Si tous les autocrates étaient vénaux, ils tueraient moins. Ils se laisseraient acheter. Les pires gouvernants ne sont pas les kleptocrates, mais les sincères, les honnêtes, ceux qui ont la foi et sont persuadés de faire le bien, car la conscience morale ne voit pas de crimes dans les actes perpétrés pour la bonne cause. Le président Poutine est de ceux-là. Il accomplit une mission. S’il posait les problèmes en termes d’intérêt, on pourrait négocier. Mais on ne marchande pas avec ceux que le destin a chargés d’un devoir historique.
Quelle est cette mission poutinienne ?
L’homme l’a décrite lui-même dans plusieurs interventions, et pour prendre parmi les plus récentes, son adresse à la nation du 24 février 2022, le jour de l’agression contre l’Ukraine, et celle au forum de Valdai (« le Davos des autocrates »), le 28 octobre 2022.
Deux objectifs ressortent clairement de ces déclarations :
- Redonner à la Russie la coprésidence du monde qu’elle exerçait à l’époque soviétique avec les USA. Ou au moins, siéger dans un triumvirat qui inclurait la Chine
- Repousser l’OTAN hors de la partie orientale de l’Europe, sinon du continent tout entier, où Poutine prétend que cette organisation constitue pour la Russie « une menace existentielle ».
Ces buts exprimés viennent de loin. Ils naissent d’une vision du monde westphalienne, collectiviste, informée par une philosophie politique, qui part de Platon, salue au passage tous les penseurs de l’autocratie, depuis les plus présentables, Hobbes , Hegel, Marx, jusqu’aux plus sulfureux, Julius Evola, Alexandre Douguine , en saupoudrant d’une bonne dose de religion orthodoxe et en complétant par quelques politologues contemporains, comme Samuel Huntington et John Mearsheimer.

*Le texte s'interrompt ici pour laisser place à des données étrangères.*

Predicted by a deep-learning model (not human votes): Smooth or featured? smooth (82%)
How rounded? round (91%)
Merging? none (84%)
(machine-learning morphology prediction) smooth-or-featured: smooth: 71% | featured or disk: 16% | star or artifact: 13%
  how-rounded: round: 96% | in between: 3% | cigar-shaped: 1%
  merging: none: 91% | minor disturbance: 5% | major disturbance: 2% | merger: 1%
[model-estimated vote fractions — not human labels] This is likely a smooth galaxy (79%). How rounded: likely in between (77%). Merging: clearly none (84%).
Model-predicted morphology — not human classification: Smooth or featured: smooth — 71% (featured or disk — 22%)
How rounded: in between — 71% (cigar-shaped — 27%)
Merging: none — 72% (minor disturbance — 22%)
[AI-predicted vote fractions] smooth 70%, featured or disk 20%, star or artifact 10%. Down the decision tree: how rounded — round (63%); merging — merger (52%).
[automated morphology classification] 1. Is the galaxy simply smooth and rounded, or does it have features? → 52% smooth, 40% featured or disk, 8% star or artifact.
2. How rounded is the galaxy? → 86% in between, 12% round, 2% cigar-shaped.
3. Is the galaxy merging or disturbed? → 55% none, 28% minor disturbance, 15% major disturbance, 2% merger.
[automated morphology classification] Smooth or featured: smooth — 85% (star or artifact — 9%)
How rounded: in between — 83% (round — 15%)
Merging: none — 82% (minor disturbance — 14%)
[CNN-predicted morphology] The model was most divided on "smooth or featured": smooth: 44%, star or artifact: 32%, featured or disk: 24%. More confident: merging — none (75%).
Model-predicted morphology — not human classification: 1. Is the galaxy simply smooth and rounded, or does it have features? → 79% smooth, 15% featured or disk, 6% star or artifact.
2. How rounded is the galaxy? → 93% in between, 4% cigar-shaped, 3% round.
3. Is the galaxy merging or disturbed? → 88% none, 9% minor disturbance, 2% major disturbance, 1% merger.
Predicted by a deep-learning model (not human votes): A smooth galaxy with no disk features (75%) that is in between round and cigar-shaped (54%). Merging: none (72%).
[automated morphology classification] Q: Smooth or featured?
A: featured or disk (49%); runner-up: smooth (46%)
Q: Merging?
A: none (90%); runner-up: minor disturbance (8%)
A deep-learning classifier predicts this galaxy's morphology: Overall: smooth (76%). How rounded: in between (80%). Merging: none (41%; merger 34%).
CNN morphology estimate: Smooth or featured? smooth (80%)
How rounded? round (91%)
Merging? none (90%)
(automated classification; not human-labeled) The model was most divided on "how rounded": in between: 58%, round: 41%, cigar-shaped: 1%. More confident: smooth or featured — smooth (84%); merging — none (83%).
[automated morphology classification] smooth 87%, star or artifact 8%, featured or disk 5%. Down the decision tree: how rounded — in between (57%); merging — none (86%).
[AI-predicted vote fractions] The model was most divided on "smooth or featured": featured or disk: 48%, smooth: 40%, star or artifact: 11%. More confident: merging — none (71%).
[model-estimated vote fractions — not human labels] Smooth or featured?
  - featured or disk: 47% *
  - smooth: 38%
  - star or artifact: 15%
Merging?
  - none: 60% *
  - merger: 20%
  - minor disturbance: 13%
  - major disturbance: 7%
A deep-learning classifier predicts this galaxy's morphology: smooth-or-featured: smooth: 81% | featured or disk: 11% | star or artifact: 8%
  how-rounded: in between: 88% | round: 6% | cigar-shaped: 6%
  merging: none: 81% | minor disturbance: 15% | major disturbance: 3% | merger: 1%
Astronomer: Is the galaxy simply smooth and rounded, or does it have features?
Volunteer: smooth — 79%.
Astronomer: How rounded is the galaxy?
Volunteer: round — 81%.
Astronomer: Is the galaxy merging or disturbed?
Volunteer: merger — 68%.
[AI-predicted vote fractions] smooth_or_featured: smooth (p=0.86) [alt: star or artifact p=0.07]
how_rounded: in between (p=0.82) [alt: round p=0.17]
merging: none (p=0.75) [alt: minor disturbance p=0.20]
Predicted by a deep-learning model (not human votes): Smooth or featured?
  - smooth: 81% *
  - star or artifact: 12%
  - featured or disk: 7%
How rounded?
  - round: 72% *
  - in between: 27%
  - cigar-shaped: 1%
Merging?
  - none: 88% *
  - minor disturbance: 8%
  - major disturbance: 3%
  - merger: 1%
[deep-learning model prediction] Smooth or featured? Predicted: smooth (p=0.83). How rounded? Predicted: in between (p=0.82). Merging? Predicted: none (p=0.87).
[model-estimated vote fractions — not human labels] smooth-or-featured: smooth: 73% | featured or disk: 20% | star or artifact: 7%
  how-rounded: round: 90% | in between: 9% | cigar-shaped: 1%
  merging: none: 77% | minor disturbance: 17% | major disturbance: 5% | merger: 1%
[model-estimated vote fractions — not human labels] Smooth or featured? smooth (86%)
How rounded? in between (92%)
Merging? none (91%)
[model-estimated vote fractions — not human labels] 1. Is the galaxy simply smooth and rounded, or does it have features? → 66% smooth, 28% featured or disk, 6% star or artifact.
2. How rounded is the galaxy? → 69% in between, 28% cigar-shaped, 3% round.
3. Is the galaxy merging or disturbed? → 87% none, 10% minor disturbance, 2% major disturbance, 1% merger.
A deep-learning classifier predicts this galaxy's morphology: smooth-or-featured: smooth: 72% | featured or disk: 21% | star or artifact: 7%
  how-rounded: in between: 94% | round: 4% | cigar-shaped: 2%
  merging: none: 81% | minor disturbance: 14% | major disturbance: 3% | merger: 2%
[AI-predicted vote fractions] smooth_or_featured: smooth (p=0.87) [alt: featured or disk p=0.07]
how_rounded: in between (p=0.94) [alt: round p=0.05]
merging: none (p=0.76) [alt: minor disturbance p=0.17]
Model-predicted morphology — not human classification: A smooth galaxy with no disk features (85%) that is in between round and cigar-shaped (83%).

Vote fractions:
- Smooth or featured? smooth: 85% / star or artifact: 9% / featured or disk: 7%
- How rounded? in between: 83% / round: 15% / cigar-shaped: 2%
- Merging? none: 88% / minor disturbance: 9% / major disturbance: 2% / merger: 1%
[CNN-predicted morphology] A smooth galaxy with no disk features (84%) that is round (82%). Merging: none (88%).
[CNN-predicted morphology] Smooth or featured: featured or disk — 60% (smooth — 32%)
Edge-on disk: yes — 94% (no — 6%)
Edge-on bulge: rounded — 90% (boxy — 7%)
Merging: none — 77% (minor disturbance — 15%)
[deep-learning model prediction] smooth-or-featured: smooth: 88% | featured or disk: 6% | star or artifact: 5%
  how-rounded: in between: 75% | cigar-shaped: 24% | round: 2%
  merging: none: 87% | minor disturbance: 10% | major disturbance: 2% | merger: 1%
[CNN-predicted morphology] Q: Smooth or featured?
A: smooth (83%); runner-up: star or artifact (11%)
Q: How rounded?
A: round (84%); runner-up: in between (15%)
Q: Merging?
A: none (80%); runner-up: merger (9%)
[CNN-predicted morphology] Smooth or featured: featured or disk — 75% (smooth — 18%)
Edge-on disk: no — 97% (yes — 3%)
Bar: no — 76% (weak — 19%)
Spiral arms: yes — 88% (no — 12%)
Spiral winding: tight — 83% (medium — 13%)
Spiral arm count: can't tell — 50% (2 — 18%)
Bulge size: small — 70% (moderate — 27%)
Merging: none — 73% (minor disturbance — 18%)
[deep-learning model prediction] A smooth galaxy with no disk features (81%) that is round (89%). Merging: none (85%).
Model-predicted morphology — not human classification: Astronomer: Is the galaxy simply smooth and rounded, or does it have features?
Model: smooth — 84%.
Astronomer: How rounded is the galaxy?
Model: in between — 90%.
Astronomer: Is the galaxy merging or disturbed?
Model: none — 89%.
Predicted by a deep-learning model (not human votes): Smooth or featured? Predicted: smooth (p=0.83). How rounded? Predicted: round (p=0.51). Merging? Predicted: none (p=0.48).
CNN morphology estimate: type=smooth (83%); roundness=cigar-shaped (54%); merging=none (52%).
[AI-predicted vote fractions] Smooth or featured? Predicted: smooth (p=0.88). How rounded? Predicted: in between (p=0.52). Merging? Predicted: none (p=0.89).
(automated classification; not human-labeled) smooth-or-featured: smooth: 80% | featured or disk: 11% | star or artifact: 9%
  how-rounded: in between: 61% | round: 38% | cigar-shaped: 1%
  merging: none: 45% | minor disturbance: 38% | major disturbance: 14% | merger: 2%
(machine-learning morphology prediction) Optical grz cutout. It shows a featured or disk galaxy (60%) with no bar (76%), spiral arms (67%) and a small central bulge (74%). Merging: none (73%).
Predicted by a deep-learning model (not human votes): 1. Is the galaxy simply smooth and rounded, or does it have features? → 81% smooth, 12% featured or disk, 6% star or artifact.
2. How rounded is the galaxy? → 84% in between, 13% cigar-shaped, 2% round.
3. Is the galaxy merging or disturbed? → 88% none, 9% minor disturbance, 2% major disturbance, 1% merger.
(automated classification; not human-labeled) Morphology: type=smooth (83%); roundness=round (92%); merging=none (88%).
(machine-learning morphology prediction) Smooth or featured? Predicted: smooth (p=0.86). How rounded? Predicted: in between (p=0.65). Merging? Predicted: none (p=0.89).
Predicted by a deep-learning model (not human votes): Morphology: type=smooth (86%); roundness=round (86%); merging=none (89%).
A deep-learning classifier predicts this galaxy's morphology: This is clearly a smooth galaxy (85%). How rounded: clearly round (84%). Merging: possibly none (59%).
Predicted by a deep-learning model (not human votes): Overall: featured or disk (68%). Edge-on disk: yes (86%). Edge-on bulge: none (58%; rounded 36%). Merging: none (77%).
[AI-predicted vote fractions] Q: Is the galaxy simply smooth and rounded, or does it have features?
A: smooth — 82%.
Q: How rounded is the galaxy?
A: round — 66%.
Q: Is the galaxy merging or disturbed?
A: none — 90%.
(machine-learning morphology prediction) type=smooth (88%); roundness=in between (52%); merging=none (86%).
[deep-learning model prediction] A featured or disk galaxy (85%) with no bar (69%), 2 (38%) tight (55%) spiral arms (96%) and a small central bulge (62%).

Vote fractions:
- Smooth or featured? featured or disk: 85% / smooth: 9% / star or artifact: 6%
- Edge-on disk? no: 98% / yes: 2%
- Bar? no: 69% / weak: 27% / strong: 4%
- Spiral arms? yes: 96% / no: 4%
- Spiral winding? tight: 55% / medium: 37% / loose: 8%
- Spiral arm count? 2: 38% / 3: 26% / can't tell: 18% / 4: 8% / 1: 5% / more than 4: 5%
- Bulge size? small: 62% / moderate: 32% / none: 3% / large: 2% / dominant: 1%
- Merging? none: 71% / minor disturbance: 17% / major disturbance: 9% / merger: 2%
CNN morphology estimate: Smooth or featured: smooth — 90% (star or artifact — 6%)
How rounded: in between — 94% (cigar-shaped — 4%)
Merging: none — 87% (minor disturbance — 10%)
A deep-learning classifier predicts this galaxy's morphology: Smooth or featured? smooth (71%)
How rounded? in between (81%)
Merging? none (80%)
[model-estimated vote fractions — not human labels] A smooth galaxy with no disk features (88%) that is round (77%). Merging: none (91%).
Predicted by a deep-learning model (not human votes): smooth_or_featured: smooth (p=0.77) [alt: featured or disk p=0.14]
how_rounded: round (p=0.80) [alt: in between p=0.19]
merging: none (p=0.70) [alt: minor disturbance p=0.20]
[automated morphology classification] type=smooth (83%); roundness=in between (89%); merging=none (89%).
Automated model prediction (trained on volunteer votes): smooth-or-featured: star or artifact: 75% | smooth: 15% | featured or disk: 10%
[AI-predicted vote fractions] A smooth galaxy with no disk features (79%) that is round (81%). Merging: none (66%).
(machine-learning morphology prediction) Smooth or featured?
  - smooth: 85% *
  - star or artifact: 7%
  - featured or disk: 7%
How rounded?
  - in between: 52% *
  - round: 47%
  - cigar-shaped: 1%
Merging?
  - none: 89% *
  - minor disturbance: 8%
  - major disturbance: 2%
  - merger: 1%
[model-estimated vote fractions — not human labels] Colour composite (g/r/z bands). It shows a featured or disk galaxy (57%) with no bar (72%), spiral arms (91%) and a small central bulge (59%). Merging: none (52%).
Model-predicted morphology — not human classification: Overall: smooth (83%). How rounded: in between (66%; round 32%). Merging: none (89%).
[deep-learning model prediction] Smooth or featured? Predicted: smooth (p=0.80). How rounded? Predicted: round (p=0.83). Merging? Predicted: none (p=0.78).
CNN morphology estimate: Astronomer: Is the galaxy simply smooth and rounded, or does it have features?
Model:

Je tenterai de résumer cette philosophie politique très construite, très cohérente, dans le second article de cette série. Mais d’abord, quelles illusions les poutiniens doivent-ils perdre pour revenir à la réalité ? Il leur faut admettre que la Russie ne sera plus jamais une hyperpuissance. Ensuite il leur faut dissiper cette illusion (à moins que ce ne soit qu’un prétexte cynique) que l’OTAN présente pour la Russie une « menace existentielle ».
La Russie échoue à la coprésidence du monde
Il était bipolaire, les USA et l’URSS décidaient de son avenir dans une rude concurrence.
Puis le monde n’a compté qu’une seule vraie puissance. Et ce n’était pas la Russie. Ça ne pouvait pas l’être, avec son économie rouillée, son territoire raboté, ses gouvernements successifs incompétents, corrompus et gravement paranoïaques. Poutine le sait et ça lui reste en travers de la gorge. Il s’est senti profondément insulté, rapportent les observateurs, lorsqu’ après avoir capturé la Crimée , il s’est attiré la raillerie du seul rival digne de lui dans son esprit, le président des États-Unis : « La Russie est une puissance régionale qui met en difficulté ses voisins, non du fait de sa force, mais de sa faiblesse. »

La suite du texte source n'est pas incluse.